-- TASK STATEMENT --
This exercise asks for every line of the material that contains the word "center".

-- MATERIAL PROVIDED --

+++++

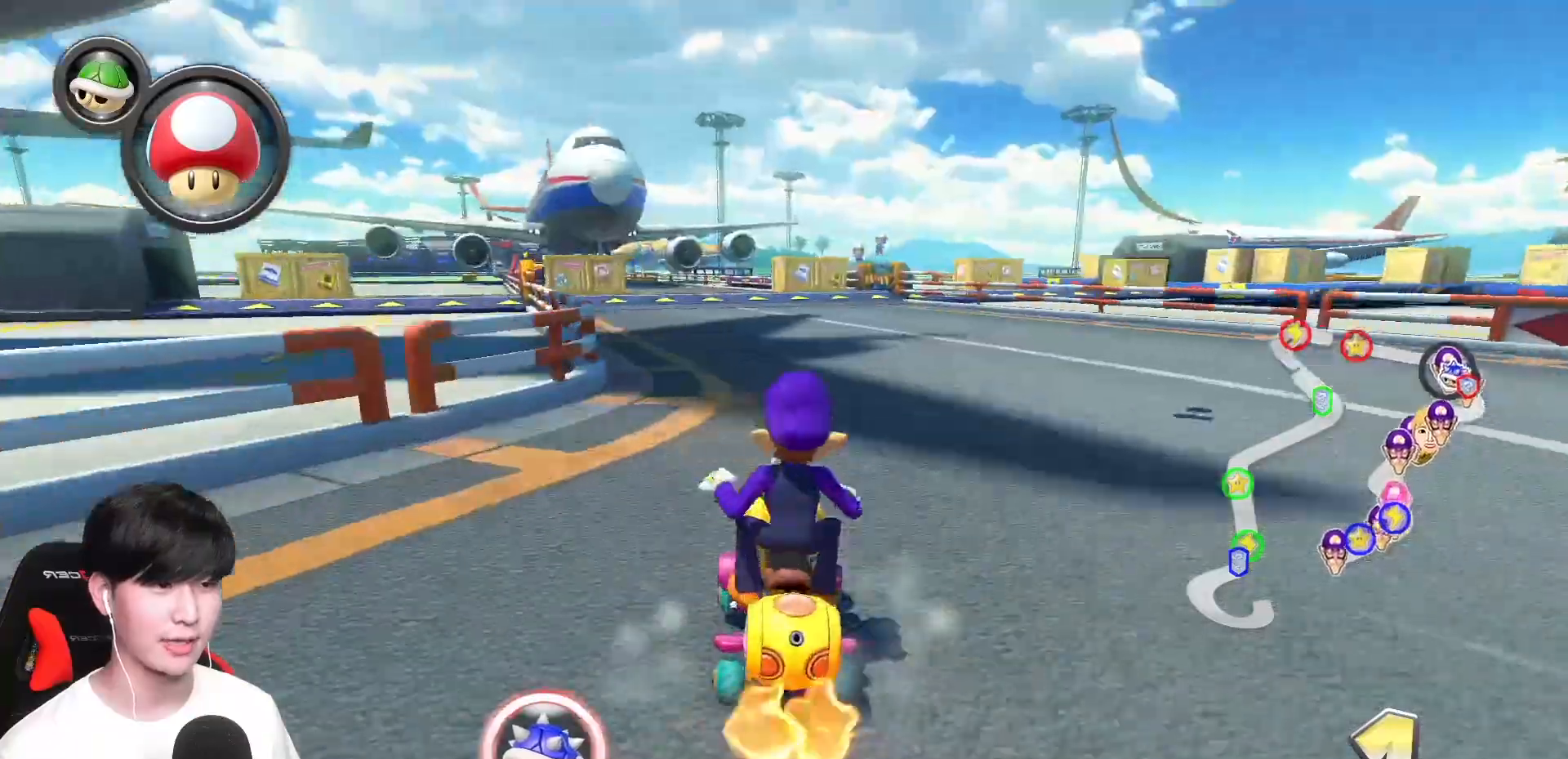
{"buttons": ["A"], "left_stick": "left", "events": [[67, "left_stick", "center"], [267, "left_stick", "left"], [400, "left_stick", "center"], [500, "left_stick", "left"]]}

+++++

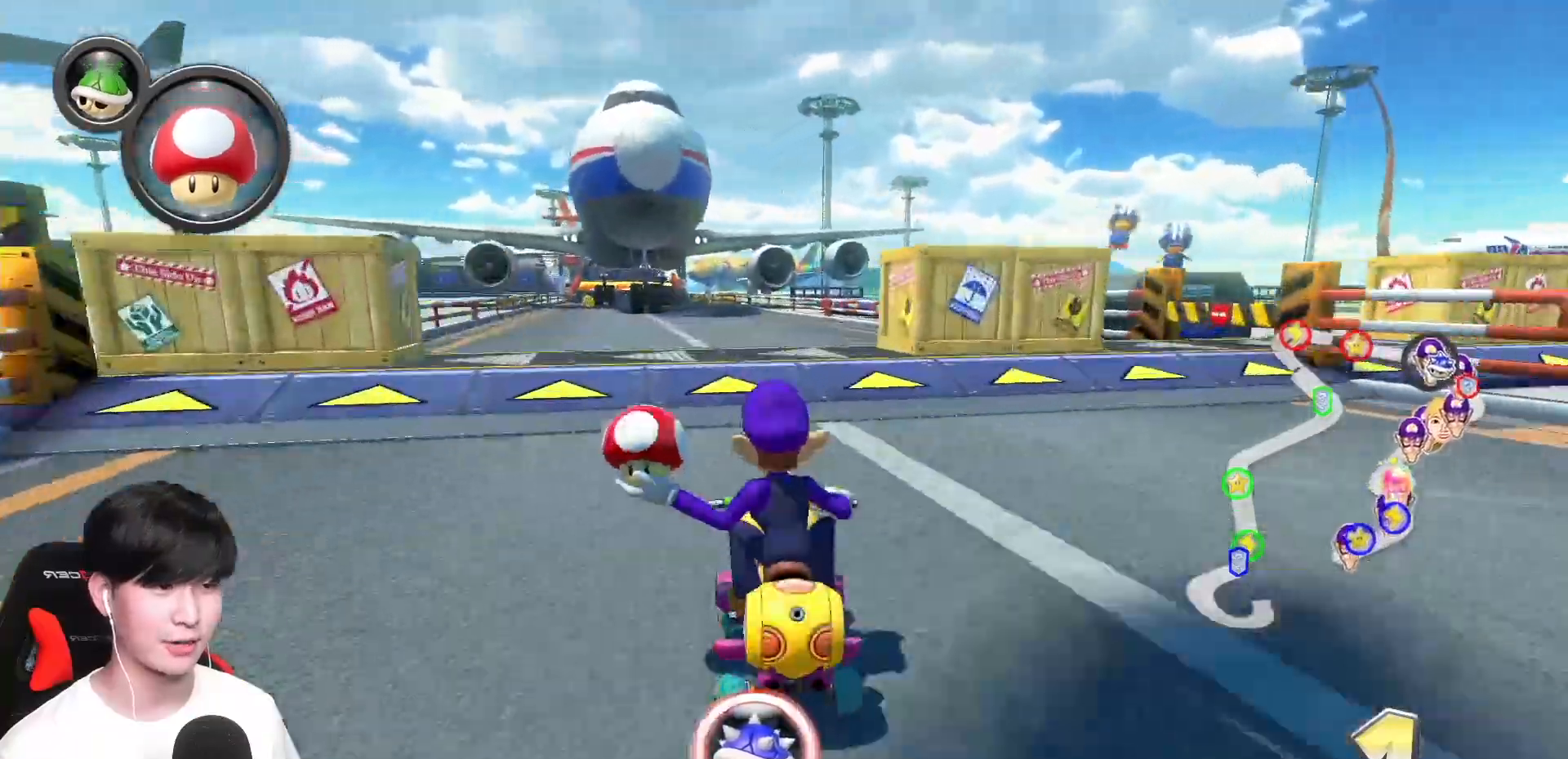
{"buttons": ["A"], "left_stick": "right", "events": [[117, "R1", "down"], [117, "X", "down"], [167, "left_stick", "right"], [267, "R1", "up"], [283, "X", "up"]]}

+++++

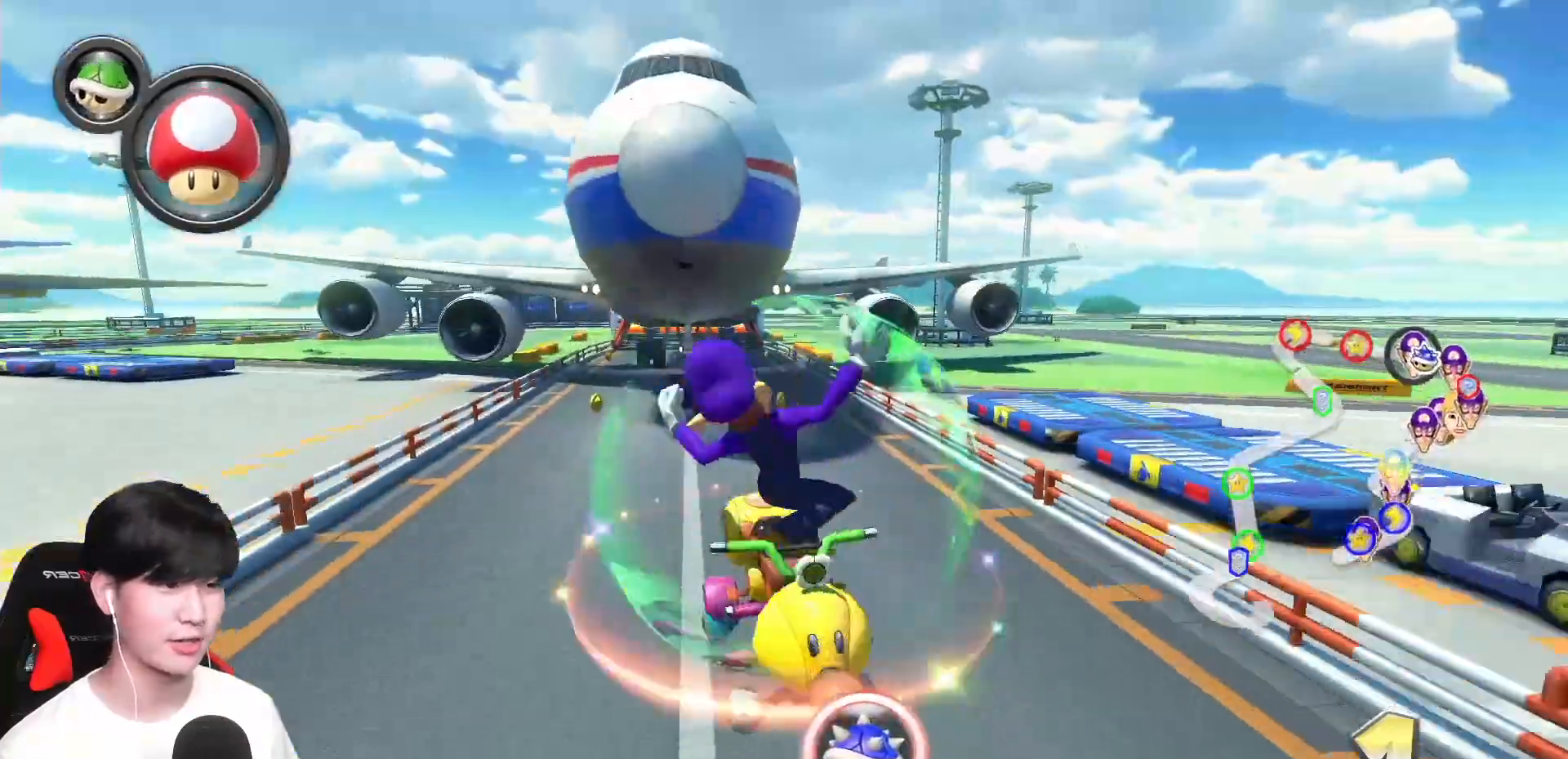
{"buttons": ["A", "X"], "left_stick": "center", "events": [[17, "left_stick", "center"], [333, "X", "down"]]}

+++++

-- ANSWER BOX --
{"buttons": ["A"], "left_stick": "left", "events": [[67, "left_stick", "center"], [267, "left_stick", "left"], [400, "left_stick", "center"], [500, "left_stick", "left"]]}
{"buttons": ["A", "X"], "left_stick": "center", "events": [[17, "left_stick", "center"], [333, "X", "down"]]}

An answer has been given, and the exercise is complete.